Interpretation of Facts Objection

However, the argument of Butler does not challenge men to repentance for their sin of misrepresentation. It virtually grants that they are right. But then, if men are virtually told that they are right in thus identifying their false interpretations of the facts, with the facts themselves, in certain instances, why should such men accept the Christian interpretation of other facts? Are not all facts within one universe? If men are virtually told that they are quite right in interpreting certain facts without God, they have every logical right to continue their interpretation of all other facts without God.

From the side of the believer in the infallible Word of God, the claim should be made that there are not, because there cannot be, other facts than God-interpreted facts, i.e., facts which are what they are because of their place in the plan of God. In practice, this means that since sin has come into the world, God’s interpretation of the facts must come in finished, written form and be comprehensive in character. God continues to reveal himself in the facts of the created world, but the sinner needs to interpret every one of them in the clearer light of Scripture. Every thought on every subject must become obedient to the requirement of God as he speaks in his Word, every thought must be brought into subjection to Christ. The Butler argument fails to make this requirement and thus fatally compromises the claims of Scripture.

It has frequently been argued that this view of Scripture is impracticable. Christians differ among themselves, after all, in their interpretation of Scripture.

This objection, however, is not to the point. No one denies a subjective element in a restricted sense. The real issue is whether God exists as self-contained, whether therefore the world runs according to his plan, and whether God has confronted those who would frustrate the realization of that plan, with a self-contained interpretation of that plan (the Bible). The fact that Christians individually and collectively can never do more than restate the given self-contained interpretation of that plan approximately neither implies the nonexistence of that plan itself nor the impossibility of the self-revelation of that plan given by Christ in the Scriptures.
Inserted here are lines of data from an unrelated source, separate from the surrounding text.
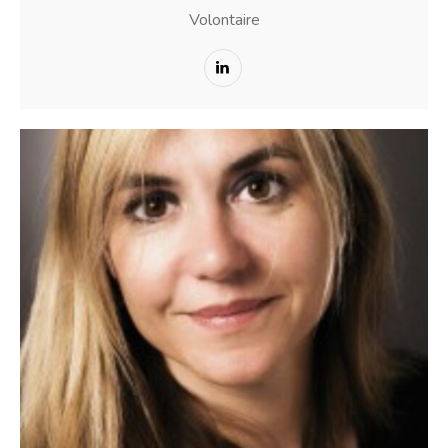
Volontaire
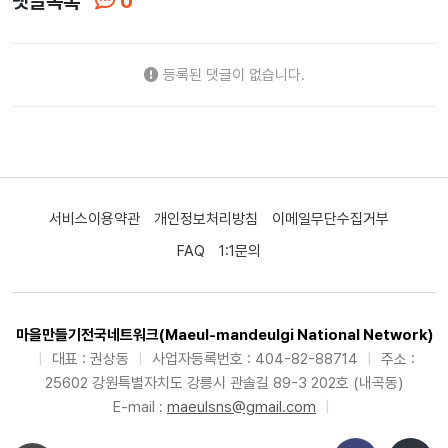
댓글목록
0
등록된 댓글이 없습니다.
서비스이용약관
개인정보처리방침
이메일무단수집거부
FAQ
1:1문의
마을만들기전국네트워크(Maeul-mandeulgi National Network)
|
대표 : 권상동
|
사업자등록번호 : 404-82-88714
|
주소 :
25602 강원특별자치도 강릉시 관솔길 89-3 202호 (내곡동)
E-mail :
maeulsns@gmail.com
|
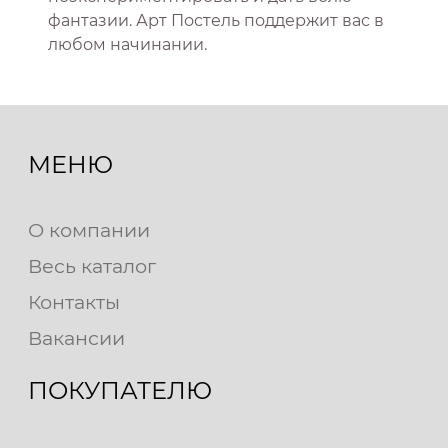
фантазии. Арт Постель поддержит вас в
любом начинании.
МЕНЮ
О компании
Весь каталог
Контакты
Вакансии
ПОКУПАТЕЛЮ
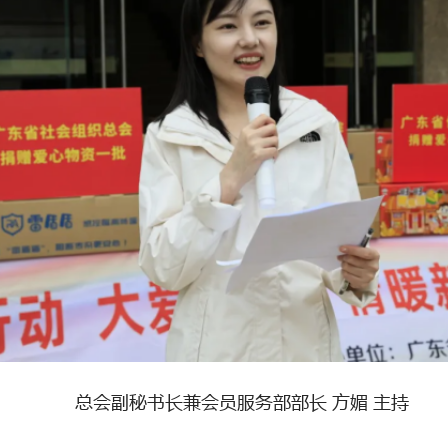
总会副秘书长兼会员服务部部长
方媚 主持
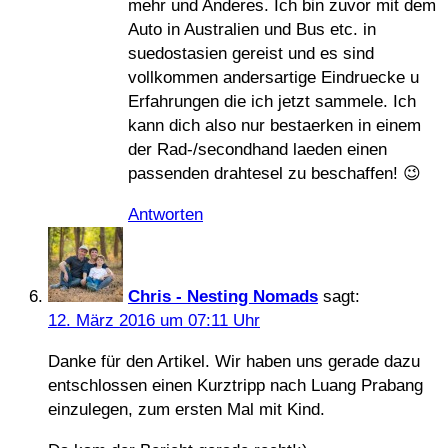
mehr und Anderes. Ich bin zuvor mit dem
Auto in Australien und Bus etc. in
suedostasien gereist und es sind
vollkommen andersartige Eindruecke u
Erfahrungen die ich jetzt sammele. Ich
kann dich also nur bestaerken in einem
der Rad-/secondhand laeden einen
passenden drahtesel zu beschaffen! 😉
Antworten
Chris - Nesting Nomads
sagt:
12. März 2016 um 07:11 Uhr
Danke für den Artikel. Wir haben uns gerade dazu
entschlossen einen Kurztripp nach Luang Prabang
einzulegen, zum ersten Mal mit Kind.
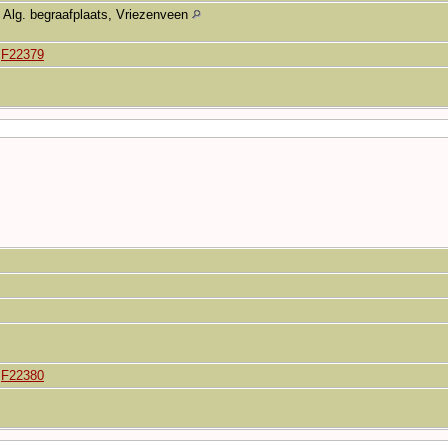
Alg. begraafplaats, Vriezenveen
|
F22379
|
F22380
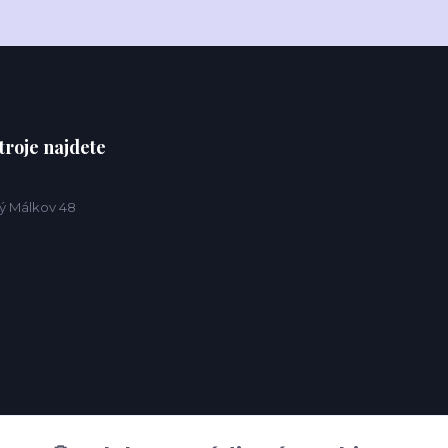
troje najdete
ý Málkov 48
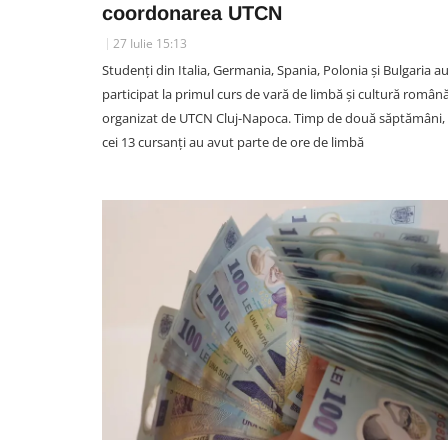
coordonarea UTCN
27 Iulie 15:13
Studenți din Italia, Germania, Spania, Polonia și Bulgaria a
SOCIAL
participat la primul curs de vară de limbă și cultură român
VIDEO. Accidentul mortal di
organizat de UTCN Cluj-Napoca. Timp de două săptămâni,
Vâlcele, filmat LIVE: Moment
cei 13 cursanți au avut parte de ore de limbă
în care motociclistul intră în p
într-un TIR și motocicleta ia f
Imagini greu de privit
06 August 13:59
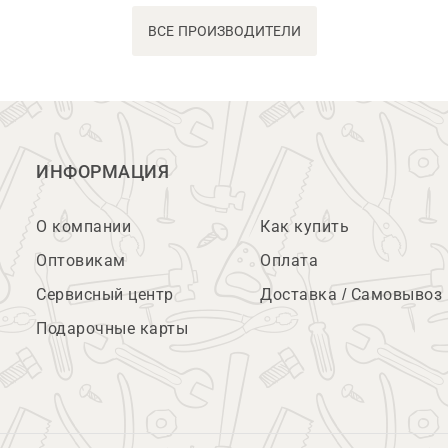
ВСЕ ПРОИЗВОДИТЕЛИ
ИНФОРМАЦИЯ
О компании
Как купить
Оптовикам
Оплата
Сервисный центр
Доставка / Самовывоз
Подарочные карты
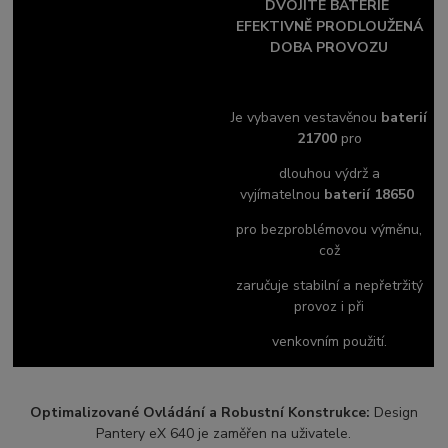
DVOJITÉ BATERIE
EFEKTIVNĚ PRODLOUŽENÁ
DOBA PROVOZU
Je vybaven vestavěnou
baterií
21700
pro
dlouhou výdrž
a
vyjímatelnou
baterií 18650
pro bezproblémovou výměnu,
což
zaručuje stabilní a nepřetržitý
provoz i při
venkovním použití.
Optimalizované Ovládání a Robustní Konstrukce:
Design
Pantery eX 640 je zaměřen na uživatele.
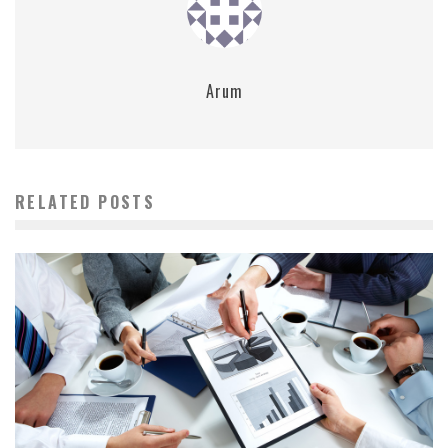
Arum
RELATED POSTS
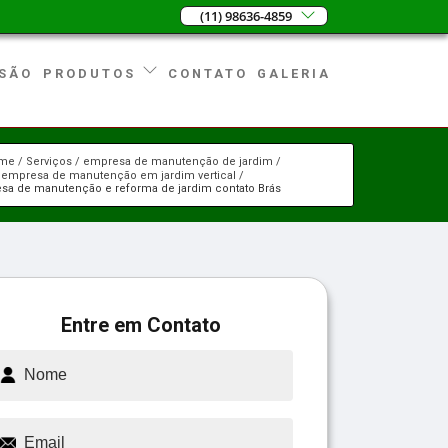
(11) 98636-4859
SÃO
CONTATO
GALERIA
PRODUTOS
me
Serviços
empresa de manutenção de jardim
empresa de manutenção em jardim vertical
sa de manutenção e reforma de jardim contato Brás
Entre em Contato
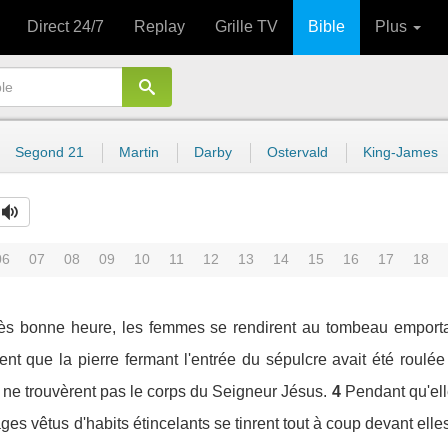
Direct 24/7
Replay
Grille TV
Bible
Plus
Segond 21
Martin
Darby
Ostervald
King-James
06
07
08
09
10
11
12
13
14
15
16
17
18
ès bonne heure, les femmes se rendirent au tombeau emportan
ent que la pierre fermant l'entrée du sépulcre avait été roulée
is ne trouvèrent pas le corps du Seigneur Jésus.
4
Pendant qu'el
ges vêtus d'habits étincelants se tinrent tout à coup devant elle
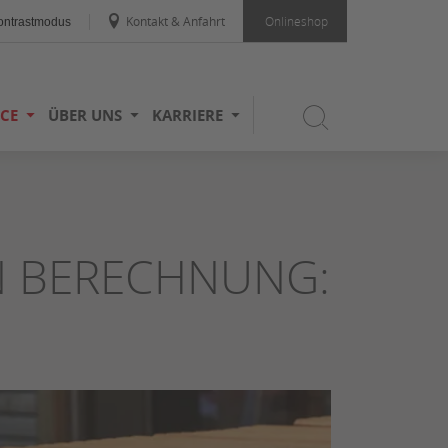
Kontakt & Anfahrt
Onlineshop
ntrastmodus
ICE
ÜBER UNS
KARRIERE
 BERECHNUNG:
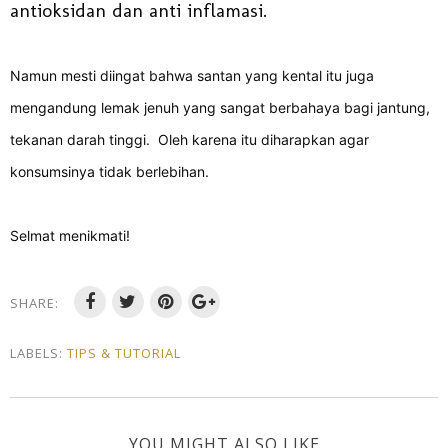
antioksidan dan anti inflamasi.
Namun mesti diingat bahwa santan yang kental itu juga
mengandung lemak jenuh yang sangat berbahaya bagi jantung,
tekanan darah tinggi. Oleh karena itu diharapkan agar
konsumsinya tidak berlebihan.
Selmat menikmati!
SHARE:
LABELS:
TIPS & TUTORIAL
YOU MIGHT ALSO LIKE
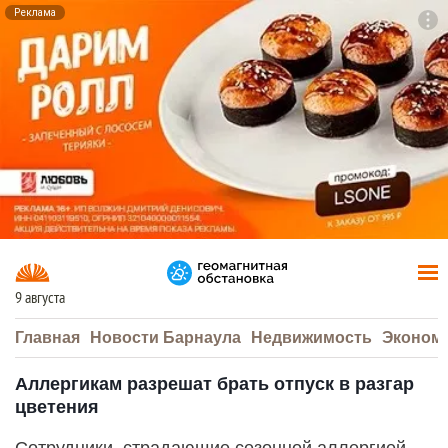
Реклама
To
F7
9 августа
Главная
Новости Барнаула
Недвижимость
Эконом
Аллергикам разрешат брать отпуск в разгар
цветения
Сотрудники, страдающие сезонной аллергией,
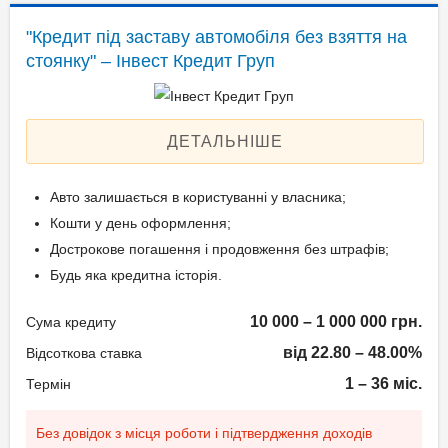
Застава: Автотранспорт
"Кредит під заставу автомобіля без взяття на
Паспорт громадянина
Спосіб погашення:
стоянку" – Інвест Кредит Груп
України;
Aннуітет
Технічний паспорт на
Спосіб погашення:
авто;
Класичний
ДЕТАЛЬНІШЕ
Ідентифікаційний номер.
Дострокове погашення:
Дострокове без штрафів
Авто залишається в користуванні у власника;
Без страхування
Вік позичальника
Кошти у день оформлення;
Дострокове погашення і продовження без штрафів;
від 21 до 65
Документи та
Будь яка кредитна історія.
підтвердження доходу
10 000 – 1 000 000 грн.
Сума кредиту
Паспорт;
від 22.80 – 48.00%
Відсоткова ставка
Ідентифікаційний номер
1 – 36 міс.
Термін
(РНОКПП);
Документи дружини/
Без довідок з місця роботи і підтвердження доходів
чоловіка;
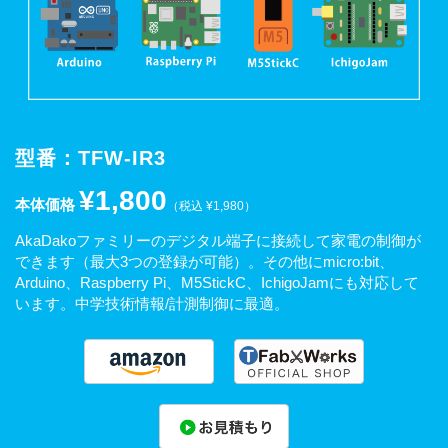
型番：TFW-IR3
¥1,800
本体価格
（税込 ¥1,980）
AkaDakoファミリーのデジタル端子に接続して家電の制御が
できます（最大3つの登録が可能）。その他にmicro:bit、
Arduino、Raspberry Pi、M5StickC、IchigoJamにも対応して
います。中学技術情報/計測制御に最適。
The self-contained circle of the ontological trinity (the trinity considered apart from economic relations) is not broken up by the fact that there is an economical relation of this triune God to man. No more is the self-contained character of Scripture broken up by the fact that there is a diversity of transmission and acceptance of that word of God. Such at least is, or ought to be, the contention of Christians if they would really challenge the modern principle. The Christian principle must present the full force and breadth of its claim. It is compelled to engage in an all-out war against the misinterpretation of the universe by the natural man.